How the MUB dividend actually works
MUB is Binance’s tokenized version of Micron stock, living on BNB Chain as part of the exchange’s bStocks initiative. Each MUB token is backed 1:1 by an underlying Micron share held in regulated custody.
Binance will take a snapshot of MUB holdings at 00:00 UTC on July 6. If you’re holding MUB tokens at that moment, you’re eligible for the $0.15 per token cash dividend. Classic ex-dividend mechanics, just running on a blockchain instead of through a brokerage’s back office.
The circulating supply of MUB sits at approximately 32,000 tokens, putting the total market cap somewhere around $30 million. The bStocks platform launched in June 2026, featuring tokenized versions of several major US stocks including NVIDIA and Tesla alongside Micron.
Why a $0.15 dividend matters more than it sounds
With roughly 32,000 MUB tokens in circulation, the total dividend payout to tokenized holders amounts to about $4,800.

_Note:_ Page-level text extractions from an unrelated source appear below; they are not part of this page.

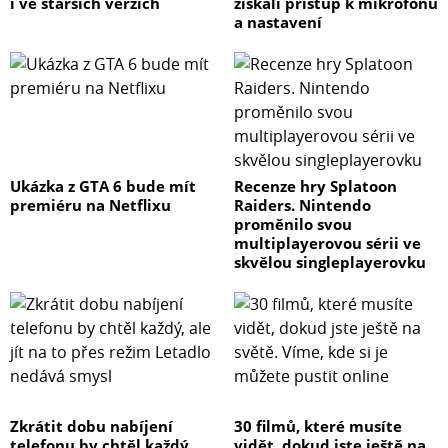
i ve starších verzích
získali přístup k mikrofonu
a nastavení
Ukázka z GTA 6 bude mít
Recenze hry Splatoon
premiéru na Netflixu
Raiders. Nintendo
proměnilo svou
multiplayerovou sérii ve
skvělou singleplayerovku
Zkrátit dobu nabíjení
30 filmů, které musíte
telefonu by chtěl každý,
vidět, dokud jste ještě na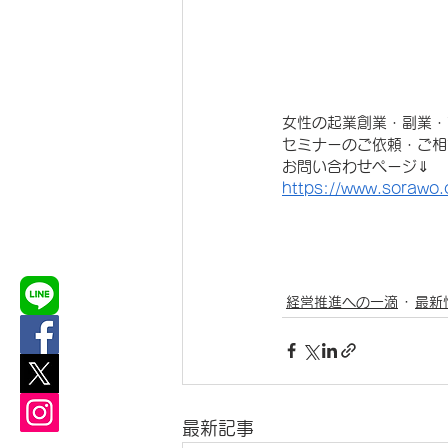
女性の起業創業・副業・
セミナーのご依頼・ご相
お問い合わせページ⇓
https://www.sorawo.
経営推進への一滴
最新
最新記事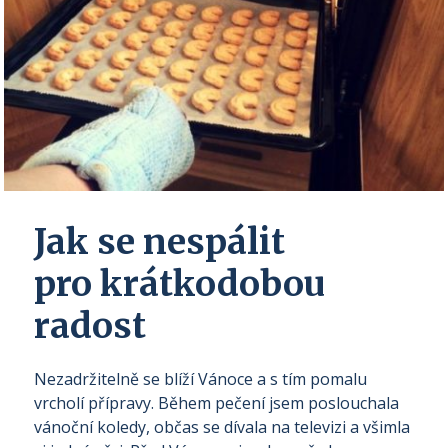
Jak se nespálit
pro krátkodobou
radost
Nezadržitelně se blíží Vánoce a s tím pomalu
vrcholí přípravy. Během pečení jsem poslouchala
vánoční koledy, občas se dívala na televizi a všimla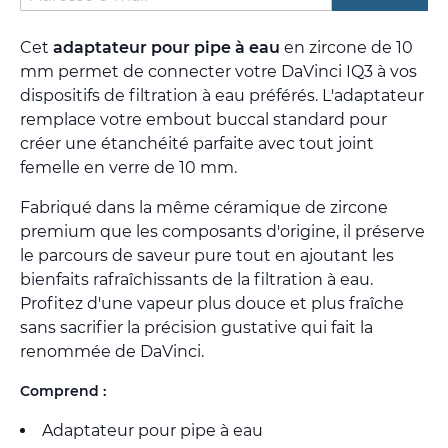
Cet
adaptateur pour pipe à eau
en zircone de 10
mm permet de connecter votre DaVinci IQ3 à vos
dispositifs de filtration à eau préférés. L'adaptateur
remplace votre embout buccal standard pour
créer une étanchéité parfaite avec tout joint
femelle en verre de 10 mm.
Fabriqué dans la même céramique de zircone
premium que les composants d'origine, il préserve
le parcours de saveur pure tout en ajoutant les
bienfaits rafraîchissants de la filtration à eau.
Profitez d'une vapeur plus douce et plus fraîche
sans sacrifier la précision gustative qui fait la
renommée de DaVinci.
Comprend :
Adaptateur pour pipe à eau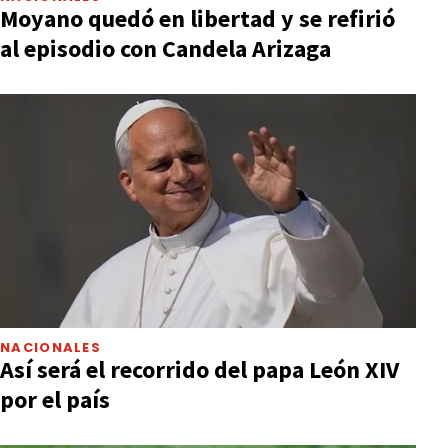
Moyano quedó en libertad y se refirió
al episodio con Candela Arizaga
NACIONALES
Así será el recorrido del papa León XIV
por el país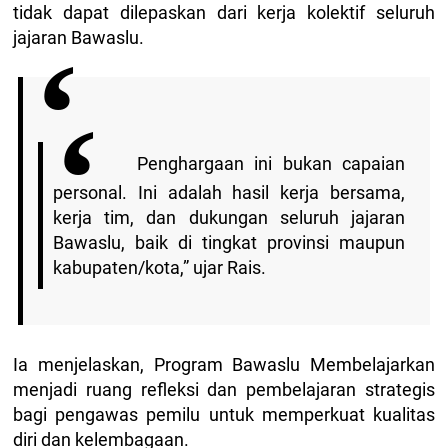
tidak dapat dilepaskan dari kerja kolektif seluruh
jajaran Bawaslu.
Penghargaan ini bukan capaian
personal. Ini adalah hasil kerja bersama,
kerja tim, dan dukungan seluruh jajaran
Bawaslu, baik di tingkat provinsi maupun
kabupaten/kota,” ujar Rais.
Ia menjelaskan, Program Bawaslu Membelajarkan
menjadi ruang refleksi dan pembelajaran strategis
bagi pengawas pemilu untuk memperkuat kualitas
diri dan kelembagaan.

The 1:1 backing model is critical to making this work. Because each MUB token corresponds to an actual Micron share sitting in regulated custody, Binance can collect the dividend from the custodian and redistribute it to token holders.
What this means for investors
For crypto-native investors who’ve been curious about equities but unwilling to open a traditional brokerage account, tokenized stocks with working dividend mechanics provide price exposure, income, and 24/7 liquidity. The trade-off is that you’re trusting Binance and its custodial partner rather than a traditional broker-dealer.
Binance has faced regulatory scrutiny across multiple jurisdictions over the past several years. Tokenized securities occupy a gray area in most jurisdictions — they look like securities, act like securities, and now pay dividends like securities, but they trade on crypto exchanges rather than regulated stock markets.
Binance isn’t the only player experimenting with tokenized equities, but bStocks already includes names like NVIDIA and Tesla, and the platform’s approximately $30 million MUB market cap represents an early benchmark for the tokenized equities category.